Short exercise: Identify each line of the listing below that contains the string "JSON", and copy those lines. Case matters when matching.

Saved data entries
----
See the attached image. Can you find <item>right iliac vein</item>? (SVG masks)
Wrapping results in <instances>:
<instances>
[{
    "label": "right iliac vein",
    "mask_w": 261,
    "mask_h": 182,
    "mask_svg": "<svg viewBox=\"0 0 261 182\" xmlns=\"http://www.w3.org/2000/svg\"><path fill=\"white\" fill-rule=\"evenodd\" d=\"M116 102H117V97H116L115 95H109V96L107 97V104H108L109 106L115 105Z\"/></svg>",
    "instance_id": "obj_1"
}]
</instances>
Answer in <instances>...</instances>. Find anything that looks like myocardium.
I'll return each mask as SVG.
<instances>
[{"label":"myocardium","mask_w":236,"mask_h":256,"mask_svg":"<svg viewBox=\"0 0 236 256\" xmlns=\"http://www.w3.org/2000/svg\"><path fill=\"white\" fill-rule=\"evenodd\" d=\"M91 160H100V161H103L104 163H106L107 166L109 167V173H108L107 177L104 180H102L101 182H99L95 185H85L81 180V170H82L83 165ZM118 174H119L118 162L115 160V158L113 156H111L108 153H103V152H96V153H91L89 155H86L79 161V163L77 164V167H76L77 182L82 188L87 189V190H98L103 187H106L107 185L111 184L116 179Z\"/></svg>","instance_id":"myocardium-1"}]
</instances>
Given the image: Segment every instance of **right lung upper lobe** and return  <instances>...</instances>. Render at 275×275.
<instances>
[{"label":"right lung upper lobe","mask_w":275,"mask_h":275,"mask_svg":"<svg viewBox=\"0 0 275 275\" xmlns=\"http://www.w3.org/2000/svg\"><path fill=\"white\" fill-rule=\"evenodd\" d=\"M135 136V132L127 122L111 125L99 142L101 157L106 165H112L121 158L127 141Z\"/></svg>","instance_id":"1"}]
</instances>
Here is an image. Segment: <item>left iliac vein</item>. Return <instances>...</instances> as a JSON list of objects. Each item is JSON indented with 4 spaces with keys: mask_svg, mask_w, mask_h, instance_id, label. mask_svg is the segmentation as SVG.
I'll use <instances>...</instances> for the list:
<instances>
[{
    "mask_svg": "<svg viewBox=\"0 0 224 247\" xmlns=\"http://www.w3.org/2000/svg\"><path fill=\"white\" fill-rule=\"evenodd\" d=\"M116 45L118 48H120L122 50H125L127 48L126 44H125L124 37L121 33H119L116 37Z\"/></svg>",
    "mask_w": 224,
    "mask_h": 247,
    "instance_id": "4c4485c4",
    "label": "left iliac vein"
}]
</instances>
----
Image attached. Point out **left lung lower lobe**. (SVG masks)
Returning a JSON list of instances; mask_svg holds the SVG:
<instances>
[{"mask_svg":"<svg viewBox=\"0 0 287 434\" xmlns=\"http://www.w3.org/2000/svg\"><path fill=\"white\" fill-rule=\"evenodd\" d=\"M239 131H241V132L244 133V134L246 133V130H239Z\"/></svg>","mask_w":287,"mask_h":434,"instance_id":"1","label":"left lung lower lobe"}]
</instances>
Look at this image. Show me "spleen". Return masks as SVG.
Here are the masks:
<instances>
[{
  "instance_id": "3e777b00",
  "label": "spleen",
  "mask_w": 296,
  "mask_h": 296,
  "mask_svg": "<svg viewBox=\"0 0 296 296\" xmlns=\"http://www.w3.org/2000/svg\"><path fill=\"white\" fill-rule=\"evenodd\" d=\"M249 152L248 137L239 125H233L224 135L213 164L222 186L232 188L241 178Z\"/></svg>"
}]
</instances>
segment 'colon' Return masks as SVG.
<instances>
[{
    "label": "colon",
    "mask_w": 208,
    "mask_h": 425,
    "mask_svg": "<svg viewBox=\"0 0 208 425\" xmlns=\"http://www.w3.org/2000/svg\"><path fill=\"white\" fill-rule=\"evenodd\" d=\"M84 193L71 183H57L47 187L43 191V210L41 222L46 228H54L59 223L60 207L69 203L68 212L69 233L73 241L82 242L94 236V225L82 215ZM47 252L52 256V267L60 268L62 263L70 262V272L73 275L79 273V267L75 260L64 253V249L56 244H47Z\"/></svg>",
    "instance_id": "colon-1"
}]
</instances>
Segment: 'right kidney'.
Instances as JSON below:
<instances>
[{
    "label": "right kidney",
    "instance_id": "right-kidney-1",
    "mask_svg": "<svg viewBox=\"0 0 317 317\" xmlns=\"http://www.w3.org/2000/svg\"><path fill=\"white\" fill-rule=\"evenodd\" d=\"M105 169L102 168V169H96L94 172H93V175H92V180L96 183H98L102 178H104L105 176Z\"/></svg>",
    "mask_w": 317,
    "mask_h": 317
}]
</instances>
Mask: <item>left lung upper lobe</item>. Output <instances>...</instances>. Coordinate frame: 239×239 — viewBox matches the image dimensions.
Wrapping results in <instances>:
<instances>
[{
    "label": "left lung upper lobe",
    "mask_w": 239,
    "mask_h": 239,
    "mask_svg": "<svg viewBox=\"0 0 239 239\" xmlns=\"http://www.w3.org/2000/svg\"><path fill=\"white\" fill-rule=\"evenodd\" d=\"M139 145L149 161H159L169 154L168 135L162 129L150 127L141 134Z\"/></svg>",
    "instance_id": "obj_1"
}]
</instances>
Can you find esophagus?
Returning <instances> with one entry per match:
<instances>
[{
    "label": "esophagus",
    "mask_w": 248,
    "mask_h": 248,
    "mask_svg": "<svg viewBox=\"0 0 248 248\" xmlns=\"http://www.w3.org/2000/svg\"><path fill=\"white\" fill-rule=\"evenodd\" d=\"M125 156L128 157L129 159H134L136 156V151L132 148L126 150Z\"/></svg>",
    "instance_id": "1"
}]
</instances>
----
Answer to this task:
Here is an image. Segment: <item>left iliac vein</item>. Return <instances>...</instances> as a JSON list of objects. Each item is JSON indented with 4 spaces with keys: mask_svg, mask_w, mask_h, instance_id, label. mask_svg is the segmentation as SVG.
Returning a JSON list of instances; mask_svg holds the SVG:
Instances as JSON below:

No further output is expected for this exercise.